Shahzad Hassan Ghazi was born in Lahore in 1983 and completed his fine arts degree there in 2011. He now lives and creates in Dubai. The works shown at his solo exhibition Grace Versus Strength at the Leila Heller Gallery Dubai in 2022 represent a meditation on breath, measurement, and the point where abstract mark-making becomes something closer to prayer.
Ghazi works with lines that measure less than a centimetre each. Built up across large canvases, these micro-measurements produce compositions of extraordinary density and precision — each mark placed in a trance-like state in which he synchronises his breathing with the act of drawing. The rhythm is not metaphorical.
He literally measures his breath to match his mark-making, maintaining the harmony of lines in different shades of grey across the surface of the painting. The conceptual source is Sufi mysticism, and specifically the idea of borders within borders — a structure borrowed from Mughal and Persian miniature tradition. Gold at the centre of each work is a metaphorical representation of the Kaaba, the point toward which all Islamic ritual is oriented.

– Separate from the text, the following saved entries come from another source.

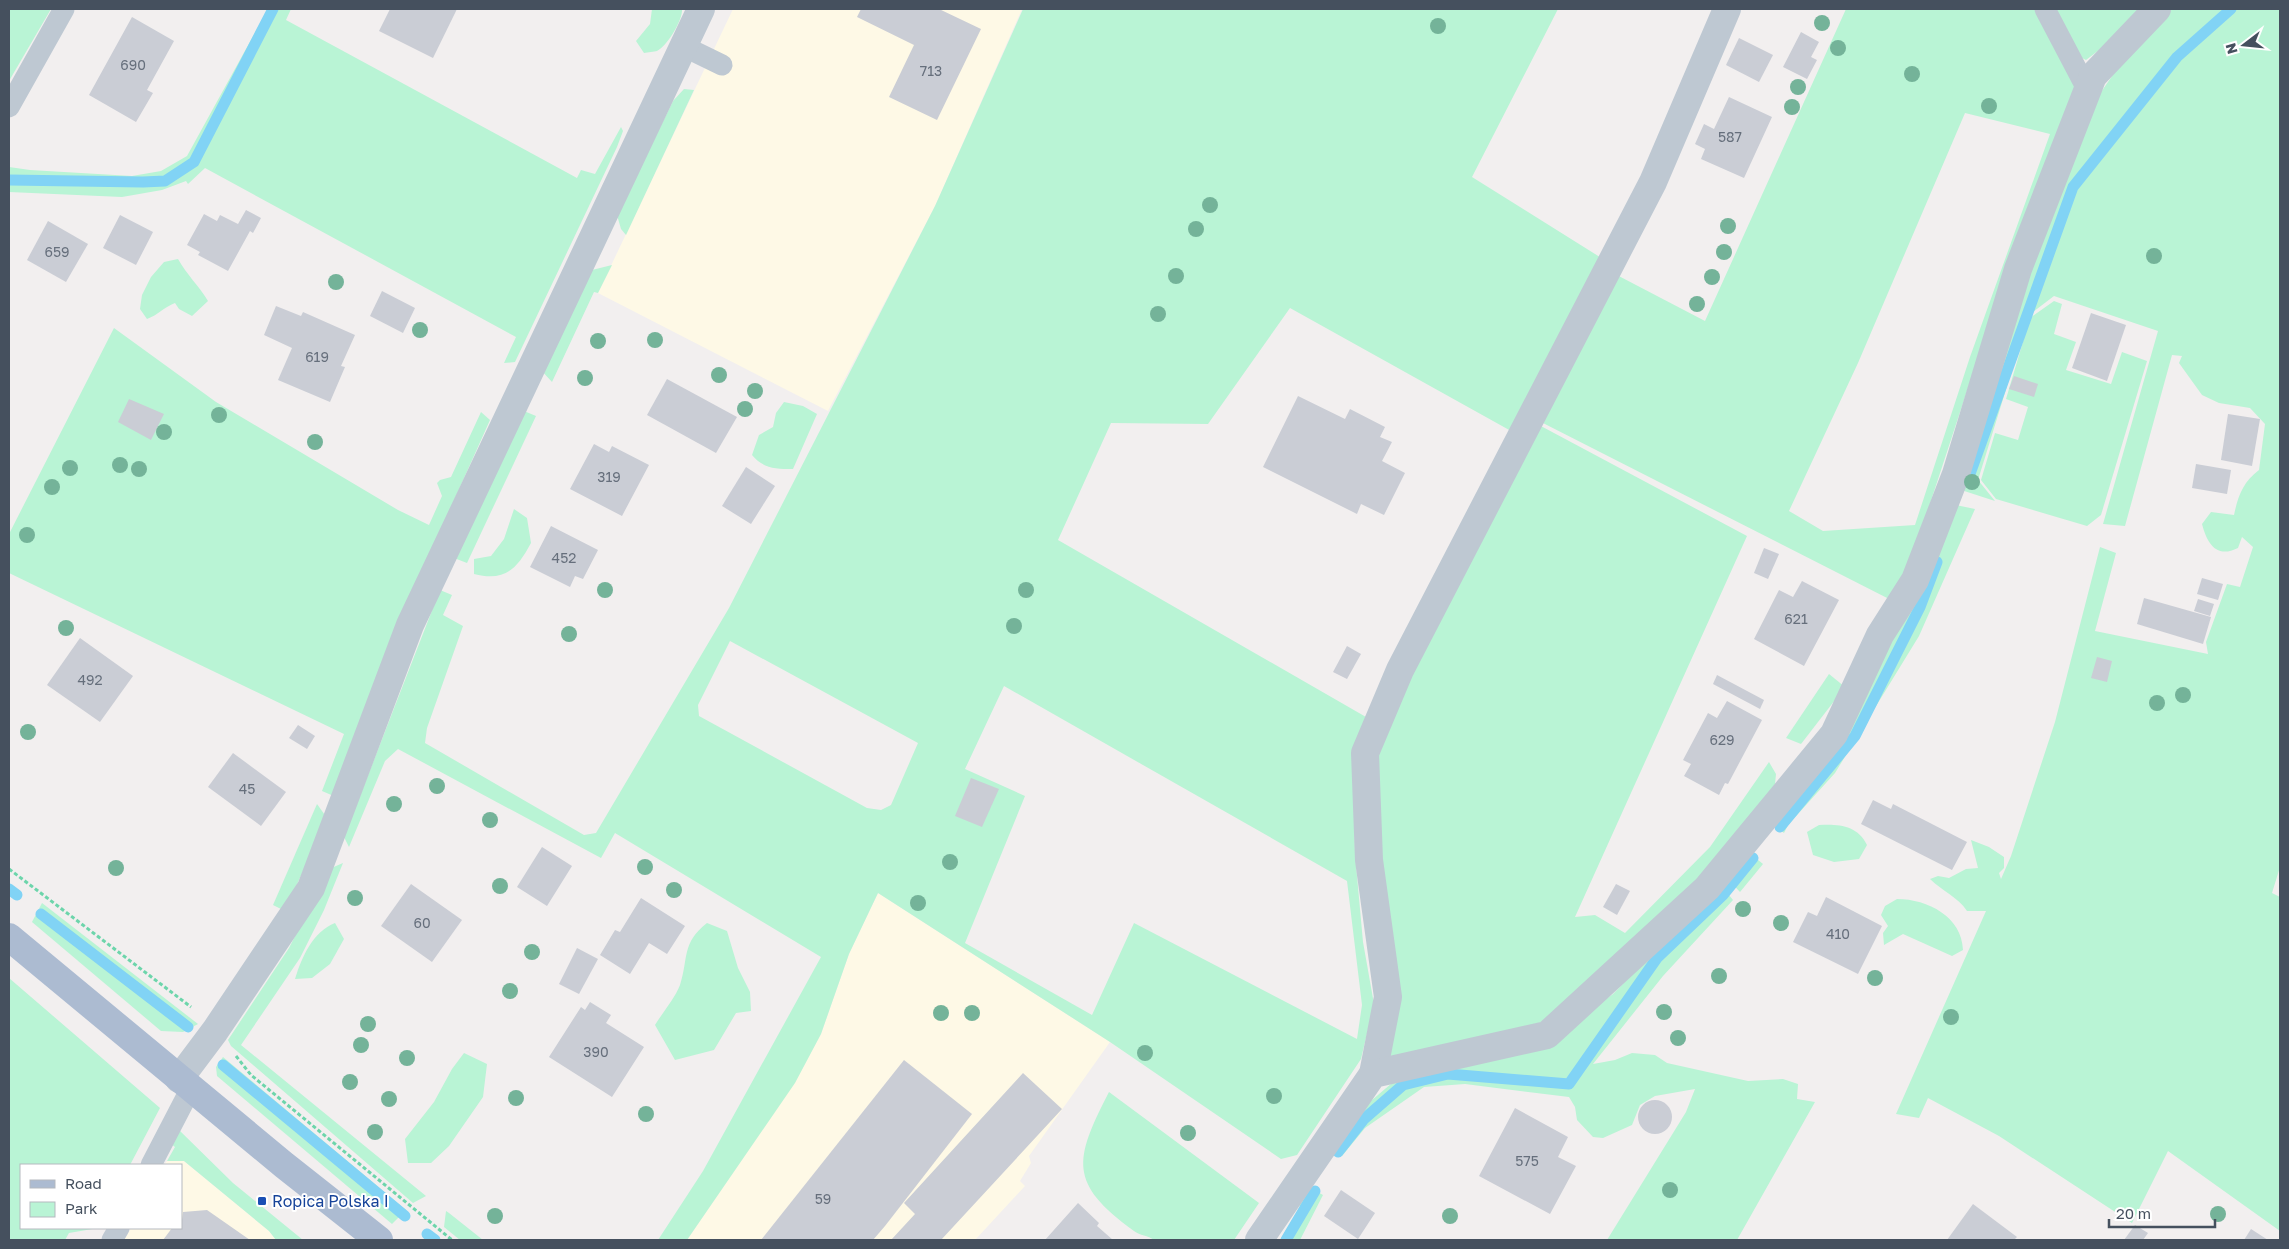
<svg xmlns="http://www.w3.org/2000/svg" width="2289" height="1249" viewBox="0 0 2289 1249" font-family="'Golos Text',sans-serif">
	<rect width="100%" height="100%" fill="#f2efef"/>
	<!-- commercial -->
	<g fill="#fef9e6">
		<polygon points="733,9 1022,9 935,206 828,411 598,293"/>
		<polygon points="878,893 1110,1042 1029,1156 1031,1163 1020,1181 1025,1186 975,1240 687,1240 795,1082 821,1034 849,954"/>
		<polygon points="167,1161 184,1161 269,1231 276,1240 124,1240 131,1228 181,1228 181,1165 164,1165"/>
	</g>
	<!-- green -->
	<g fill="#b9f4d5" fill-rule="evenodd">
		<polygon points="9,9 51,9 9,81"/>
		<polygon points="268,9 291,9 286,20 577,178 581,170 595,174 621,127 623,131 617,147 515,362 504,363 516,337 205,168 188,184 186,181 162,190 122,197 9,192 9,167 30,170 132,176 161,171 187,156"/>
		<path d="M652,9H682C683,20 667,46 657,51C654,52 648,52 644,53L636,41L650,24Z"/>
		<path d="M1023,9H1558L1472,177L1603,259L1511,431L1290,308L1208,424L1111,423L1058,540L1366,717L1353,749L1355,854L1363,942L1374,1004L1361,1059L1297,1155L1281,1159L1110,1042L878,893L849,954L821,1034L795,1083L687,1240H658L703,1171L821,957L615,833L601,858L398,749L385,761L349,847L344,837L440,590L452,595L443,615L463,626L427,728L425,743L584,835L596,833L729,608L935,206ZM730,641L918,743L891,805L881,810L867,808L699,716L698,705ZM1004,686L1347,881L1362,1005L1357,1039L1134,923L1092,1015L965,943L1025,796L965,769Z"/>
		<path d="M1846,9H2040L2076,86L1983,342L1923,525L1893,601L1539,421L1613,273L1705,321ZM1965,113L2050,134L1970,357L1915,525L1823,531L1789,511L1858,363Z"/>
		<polygon points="2054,9 2140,9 2103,47 2086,60 2072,53"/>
		<path d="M2170,9H2280V867L2272,893L2280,897V1231L2168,1151L2132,1223L1999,1136L1928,1098L1919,1118L1896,1114L1986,911H1967C1958,897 1942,891 1930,879L1938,876L1949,878L1966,869L1978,868L1971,840L1989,847L2004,857V868L1999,873L2001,879L2011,856L2055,722L2100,547L2116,553L2095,631L2208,654L2206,642L2227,584L2240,587L2253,547L2242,537L2238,548C2216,559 2207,543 2202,524L2211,512L2234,515C2238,496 2243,482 2259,470L2265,424L2250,408L2219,403L2202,395L2179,363L2182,356L2172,355L2125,526L2103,524L2158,331L2054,296L2029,315L1978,480L1995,501L1955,488L2022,269L2099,95L2119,66Z"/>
		<polygon points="684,89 694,90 626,235 621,229 617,215 673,101"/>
		<path d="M178,259C187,275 199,286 208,301L192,316L179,309L175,303C164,307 158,315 147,319L140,309L142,295L151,277L164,262Z"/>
		<polygon points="612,265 598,293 594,292 552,382 541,370 588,271"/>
		<polygon points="2054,301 2062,304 2054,334 2076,342 2066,370 2111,384 2122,352 2147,361 2101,515 2087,526 1996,499 1981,480 1995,433 2018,440 2028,407 2006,399 2030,318"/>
		<polygon points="114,328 216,402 398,510 429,525 442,496 437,483 440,480 451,477 481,412 490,420 405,610 336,797 322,791 344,734 9,573 9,534"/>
		<path d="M784,402L803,406L817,414L793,469C775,469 764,469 752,455L759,435L773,427L776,413Z"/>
		<polygon points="524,411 536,416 467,563 454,558"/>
		<polygon points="1539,425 1747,536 1575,917 1595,915 1625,933 1710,847 1769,762 1776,774 1775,784 1718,860 1566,1010 1519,1033 1380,1069 1375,770 1384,728"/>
		<polygon points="1951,504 1975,509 1919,636 1835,773 1788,825 1784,833 1769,821"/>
		<path d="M514,509L527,518L531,543C517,569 505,582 474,574V559L491,556L504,539Z"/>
		<polygon points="1829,674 1845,687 1801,744 1786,738"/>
		<polygon points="317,804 327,818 285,911 273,905"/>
		<path d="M1819,825C1839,824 1857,825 1867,845L1859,859L1834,862L1813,855L1807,832Z"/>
		<polygon points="1747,851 1763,864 1740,892 1726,877"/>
		<polygon points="343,863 324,910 300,958 241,1045 426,1196 413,1203 231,1046 228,1040 289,948 329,869"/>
		<polygon points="1720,884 1733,900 1663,976 1593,1064 1615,1060 1632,1053 1655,1055 1667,1063 1748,1081 1783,1079 1798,1084 1797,1099 1815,1102 1737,1240 1607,1240 1686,1112 1695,1089 1655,1096 1640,1105 1632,1125 1603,1138 1593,1137 1577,1120 1575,1107 1569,1097 1465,1084 1424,1087 1365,1128 1342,1156 1332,1148 1365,1106 1392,1083 1543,1043 1613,994"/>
		<path d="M1897,899C1928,899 1962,917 1963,950L1952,956L1903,934L1884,945L1883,933L1888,926L1881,915L1885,906Z"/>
		<polygon points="42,903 198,1024 183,1032 161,1031 32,922"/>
		<path d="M335,923L344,939L330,964L312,978L295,979C302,956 313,932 335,923Z"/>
		<path d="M707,923L727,931L738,968L750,992L751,1011L736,1013L714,1050L675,1060L655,1025C663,1012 675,998 680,985C689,957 681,944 707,923Z"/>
		<polygon points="9,978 160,1108 130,1165 21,1165 21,1228 98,1228 69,1233 65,1240 9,1240"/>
		<polygon points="464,1053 487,1064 483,1097 449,1146 431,1163 408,1163 405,1139 434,1102 452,1069"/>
		<polygon points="223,1057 406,1210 392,1224 217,1076 216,1067"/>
		<path d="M1109,1092L1259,1203L1234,1240H1154C1148,1235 1140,1236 1134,1231C1068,1183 1074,1160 1109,1092Z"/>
		<polygon points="178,1129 233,1183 303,1240 276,1240 269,1231 184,1161 167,1161 175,1147 170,1143"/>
		<polygon points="1307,1186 1323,1195 1300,1240 1280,1240 1300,1207 1298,1201"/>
		<polygon points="446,1211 449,1213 483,1240 460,1240 444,1227"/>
	</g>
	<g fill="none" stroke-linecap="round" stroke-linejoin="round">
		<!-- stream -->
		<g stroke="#81d3f5" stroke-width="11">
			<polyline points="9,180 143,182 165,181 194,162 273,9"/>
			<polyline points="1970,474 2073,187 2177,57 2231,9"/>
			<polyline points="1780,827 1855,736 1920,607 1937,562"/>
			<polyline points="9,889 17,895"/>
			<polyline points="41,914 188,1027"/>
			<polyline points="223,1065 405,1216"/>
			<polyline points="1338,1152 1364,1119 1403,1085 1448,1074 1569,1084 1657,958 1723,895 1753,858"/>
			<polyline points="427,1234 435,1240"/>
			<polyline points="1286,1240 1315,1191"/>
		</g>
	</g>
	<!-- building -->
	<g fill="#cacdd5">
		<polygon points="390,9 457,9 433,58 379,31"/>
		<polygon points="861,9 939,9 981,29 937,120 889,97 914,45 857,17"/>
		<polygon points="132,17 174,41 147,90 153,93 136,122 89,95"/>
		<polygon points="1801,32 1819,42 1811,57 1817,60 1807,79 1783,67"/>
		<polygon points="1739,38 1773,55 1759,82 1726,65"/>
		<polygon points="1729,97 1772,117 1744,178 1701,159 1705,149 1695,144 1704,124 1714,129"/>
		<polygon points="246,210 261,218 253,233 250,231 228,271 198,255 200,252 187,245 204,214 217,221 220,215 238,224"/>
		<polygon points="120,215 153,232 136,265 103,248"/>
		<polygon points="48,221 88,244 66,282 27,260"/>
		<polygon points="382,291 415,308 403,333 370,316"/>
		<polygon points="276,306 301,316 303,312 355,335 341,366 345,367 330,402 278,380 292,348 264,335"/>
		<polygon points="2091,313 2126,325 2107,381 2072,368"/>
		<polygon points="2014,376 2038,384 2034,397 2009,389"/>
		<polygon points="667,379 737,417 716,453 647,415"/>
		<polygon points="1298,396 1345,419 1350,409 1385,427 1380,437 1392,442 1382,461 1405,473 1384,515 1361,504 1357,514 1263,467"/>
		<polygon points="129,399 164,414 151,440 118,422"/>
		<polygon points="2228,414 2260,419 2252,466 2221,460"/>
		<polygon points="594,444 609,452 612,446 649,465 622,516 570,489"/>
		<polygon points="2196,464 2231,470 2227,494 2192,488"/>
		<polygon points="746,467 775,486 751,524 722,506"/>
		<polygon points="551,526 598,550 583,579 575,576 570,587 530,567"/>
		<polygon points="1764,548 1779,554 1768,579 1754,573"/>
		<polygon points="2202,578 2223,584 2218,600 2197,594"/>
		<polygon points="1802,581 1839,600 1804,666 1754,639 1779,590 1793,597"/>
		<polygon points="2144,598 2211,617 2203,644 2137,624"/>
		<polygon points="2198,599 2214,604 2210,616 2194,611"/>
		<polygon points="80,638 133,676 100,722 47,685"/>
		<polygon points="1347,646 1361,654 1347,679 1333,672"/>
		<polygon points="2097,657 2112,661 2107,682 2091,678"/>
		<polygon points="1717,675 1764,700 1760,709 1713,684"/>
		<polygon points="1727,701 1762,720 1728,784 1725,783 1719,795 1684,776 1691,764 1683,760 1708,713 1717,718"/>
		<polygon points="298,725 315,736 307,749 289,738"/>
		<polygon points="233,753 286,792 261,826 208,787"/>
		<polygon points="971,778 999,789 982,827 955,816"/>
		<polygon points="1873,800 1891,809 1893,804 1967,842 1952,870 1861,824"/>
		<polygon points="542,847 572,866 547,906 517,887"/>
		<polygon points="411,884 462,920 432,962 381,926"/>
		<polygon points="1616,884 1630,891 1617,915 1603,907"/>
		<polygon points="1826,897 1882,926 1858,974 1793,942 1808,912 1817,916"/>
		<polygon points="641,898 685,926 667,954 649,943 630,974 600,955 615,930 620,932"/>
		<polygon points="577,948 598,959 579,994 559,984"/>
		<polygon points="590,1002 611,1015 606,1023 644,1047 612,1097 549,1057 581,1007 585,1010"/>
		<polygon points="904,1060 972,1114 885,1226 873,1240 761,1240"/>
		<polygon points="1023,1073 1062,1109 941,1240 891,1240 915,1214 904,1203"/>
		<circle cx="1655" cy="1117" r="17"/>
		<polygon points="1515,1108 1568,1137 1558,1157 1576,1166 1550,1214 1479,1176"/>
		<polygon points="1341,1190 1375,1213 1358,1239 1324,1216"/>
		<polygon points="1078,1203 1099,1223 1097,1226 1113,1240 1045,1240"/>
		<polygon points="1973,1204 2017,1237 2014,1240 1947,1240"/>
		<polygon points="207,1210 250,1240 163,1240 172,1228 181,1228 183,1212"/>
		<polygon points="2135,1225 2148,1233 2143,1240 2124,1240"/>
		<polygon points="2251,1229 2268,1240 2244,1240"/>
	</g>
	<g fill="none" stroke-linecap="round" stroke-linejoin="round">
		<!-- path -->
		<g stroke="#6dd5ab" stroke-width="3" stroke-dasharray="4 2.5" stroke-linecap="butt">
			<polyline points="9,869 191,1007"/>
			<polyline points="236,1056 251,1075 452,1240"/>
		</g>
		<!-- lane -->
		<g stroke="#bec8d2" stroke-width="21">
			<polyline points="2045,9 2087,89"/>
			<polyline points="683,46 722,65"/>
			<polyline points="9,107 64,9"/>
			<polyline points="151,1165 191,1088"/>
			<polyline points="112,1240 119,1228"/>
		</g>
		<!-- street -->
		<g stroke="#bec8d2" stroke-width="28">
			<polyline points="1373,1074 1388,997 1369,860 1365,753 1400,670 1653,182 1727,9"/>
			<polyline points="179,1079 215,1031 311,888 410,625 701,9"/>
			<polyline points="1259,1240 1373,1074 1547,1035 1707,888 1834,734 1880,635 1915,580 1956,474 2018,269 2093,76 2157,9"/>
		</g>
		<!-- primary -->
		<polyline stroke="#acbbd1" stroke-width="28" points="9,937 284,1165 379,1240"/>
	</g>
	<!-- trees -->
	<g fill="#74b399">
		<circle cx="1822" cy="23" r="8"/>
		<circle cx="1438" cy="26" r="8"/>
		<circle cx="1838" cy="48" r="8"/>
		<circle cx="1912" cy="74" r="8"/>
		<circle cx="1798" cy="87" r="8"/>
		<circle cx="1989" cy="106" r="8"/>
		<circle cx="1792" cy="107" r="8"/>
		<circle cx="1210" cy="205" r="8"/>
		<circle cx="1728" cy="226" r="8"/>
		<circle cx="1196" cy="229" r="8"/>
		<circle cx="1724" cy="252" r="8"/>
		<circle cx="2154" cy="256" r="8"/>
		<circle cx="1176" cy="276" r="8"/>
		<circle cx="1712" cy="277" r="8"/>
		<circle cx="336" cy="282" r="8"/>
		<circle cx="1697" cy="304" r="8"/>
		<circle cx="1158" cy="314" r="8"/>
		<circle cx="420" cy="330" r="8"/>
		<circle cx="655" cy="340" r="8"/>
		<circle cx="598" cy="341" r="8"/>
		<circle cx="719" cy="375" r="8"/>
		<circle cx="585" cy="378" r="8"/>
		<circle cx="755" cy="391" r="8"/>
		<circle cx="745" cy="409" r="8"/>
		<circle cx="219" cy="415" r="8"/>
		<circle cx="164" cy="432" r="8"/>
		<circle cx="315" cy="442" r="8"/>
		<circle cx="120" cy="465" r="8"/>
		<circle cx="70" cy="468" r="8"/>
		<circle cx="139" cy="469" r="8"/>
		<circle cx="1972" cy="482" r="8"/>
		<circle cx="52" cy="487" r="8"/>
		<circle cx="27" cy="535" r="8"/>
		<circle cx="605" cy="590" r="8"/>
		<circle cx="1026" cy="590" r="8"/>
		<circle cx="1014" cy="626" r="8"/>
		<circle cx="66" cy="628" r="8"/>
		<circle cx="569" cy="634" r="8"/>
		<circle cx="2183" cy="695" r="8"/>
		<circle cx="2157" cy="703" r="8"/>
		<circle cx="28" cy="732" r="8"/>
		<circle cx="437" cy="786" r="8"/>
		<circle cx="394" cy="804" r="8"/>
		<circle cx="490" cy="820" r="8"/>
		<circle cx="950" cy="862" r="8"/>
		<circle cx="645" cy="867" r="8"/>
		<circle cx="116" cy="868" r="8"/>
		<circle cx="500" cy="886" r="8"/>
		<circle cx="674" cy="890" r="8"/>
		<circle cx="355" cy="898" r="8"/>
		<circle cx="918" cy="903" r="8"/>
		<circle cx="1743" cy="909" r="8"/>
		<circle cx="1781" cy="923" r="8"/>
		<circle cx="532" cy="952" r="8"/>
		<circle cx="1719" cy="976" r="8"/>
		<circle cx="1875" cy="978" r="8"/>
		<circle cx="510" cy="991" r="8"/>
		<circle cx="1664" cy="1012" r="8"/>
		<circle cx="941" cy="1013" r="8"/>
		<circle cx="972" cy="1013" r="8"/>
		<circle cx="1951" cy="1017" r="8"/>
		<circle cx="368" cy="1024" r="8"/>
		<circle cx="1678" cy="1038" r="8"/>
		<circle cx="361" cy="1045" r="8"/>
		<circle cx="1145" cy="1053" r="8"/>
		<circle cx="407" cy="1058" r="8"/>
		<circle cx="350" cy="1082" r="8"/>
		<circle cx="1274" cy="1096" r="8"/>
		<circle cx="516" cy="1098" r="8"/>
		<circle cx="389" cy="1099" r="8"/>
		<circle cx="646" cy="1114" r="8"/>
		<circle cx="375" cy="1132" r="8"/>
		<circle cx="1188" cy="1133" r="8"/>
		<circle cx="1670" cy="1190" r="8"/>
		<circle cx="2218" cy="1214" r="8"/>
		<circle cx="495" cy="1216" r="8"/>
		<circle cx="1450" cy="1216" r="8"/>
	</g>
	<!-- markers -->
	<rect fill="#1a4fb4" stroke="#fff" stroke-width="2" x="257" y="1196" width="10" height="10" rx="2.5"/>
	<g text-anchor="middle" stroke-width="4" stroke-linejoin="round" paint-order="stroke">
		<!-- number labels -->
		<g font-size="14" fill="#666f7c">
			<text x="133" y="70">690</text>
			<text x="931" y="76">713</text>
			<text x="1730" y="142">587</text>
			<text x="57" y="257">659</text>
			<text x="317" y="362">619</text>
			<text x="609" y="482">319</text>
			<text x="564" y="563">452</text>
			<text x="1796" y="624">621</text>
			<text x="90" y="685">492</text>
			<text x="1722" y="745">629</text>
			<text x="247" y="794">45</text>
			<text x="422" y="928">60</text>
			<text x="1838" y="939">410</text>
			<text x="596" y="1057">390</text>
			<text x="1527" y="1166">575</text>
			<text x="823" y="1204">59</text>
		</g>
		<!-- transit labels -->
		<g font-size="16" fill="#164399" stroke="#fff" text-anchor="start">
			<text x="272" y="1207">Ropica Polska I</text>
		</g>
	</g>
	<!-- border -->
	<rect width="2289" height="1249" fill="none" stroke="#45505e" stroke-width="20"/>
	<!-- legend -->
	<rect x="20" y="1164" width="162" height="65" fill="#ffffff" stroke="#b5b9bf"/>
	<rect x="30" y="1180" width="25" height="8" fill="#acbbd1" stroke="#b5b9bf"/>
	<text x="65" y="1189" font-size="15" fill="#45505e">Road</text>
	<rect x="30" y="1202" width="25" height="15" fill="#b9f4d5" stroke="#b5b9bf"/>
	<text x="65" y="1214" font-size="15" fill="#45505e">Park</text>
	<!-- north arrow -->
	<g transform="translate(2244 45) rotate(254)" stroke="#ffffff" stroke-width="4" paint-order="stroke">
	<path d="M0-4L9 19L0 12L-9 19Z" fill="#45505e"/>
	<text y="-8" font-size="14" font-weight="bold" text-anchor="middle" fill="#45505e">N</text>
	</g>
	<!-- scale -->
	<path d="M2109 1219v8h106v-8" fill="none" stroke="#45505e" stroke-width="2.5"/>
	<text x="2116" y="1219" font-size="15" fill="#45505e" stroke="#ffffff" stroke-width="4" paint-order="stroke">20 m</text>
</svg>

Minimalism in this context is not a formal exercise in reduction. It is a claim about what art can genuinely show: not a representation of the world, but a reality in itself — something that asks the viewer to respond to what is directly in front of them, without the mediation of narrative or symbol. Aesthetically, Ghazi’s work offers a highly purified form of beauty: ordered, harmonious, and profoundly still.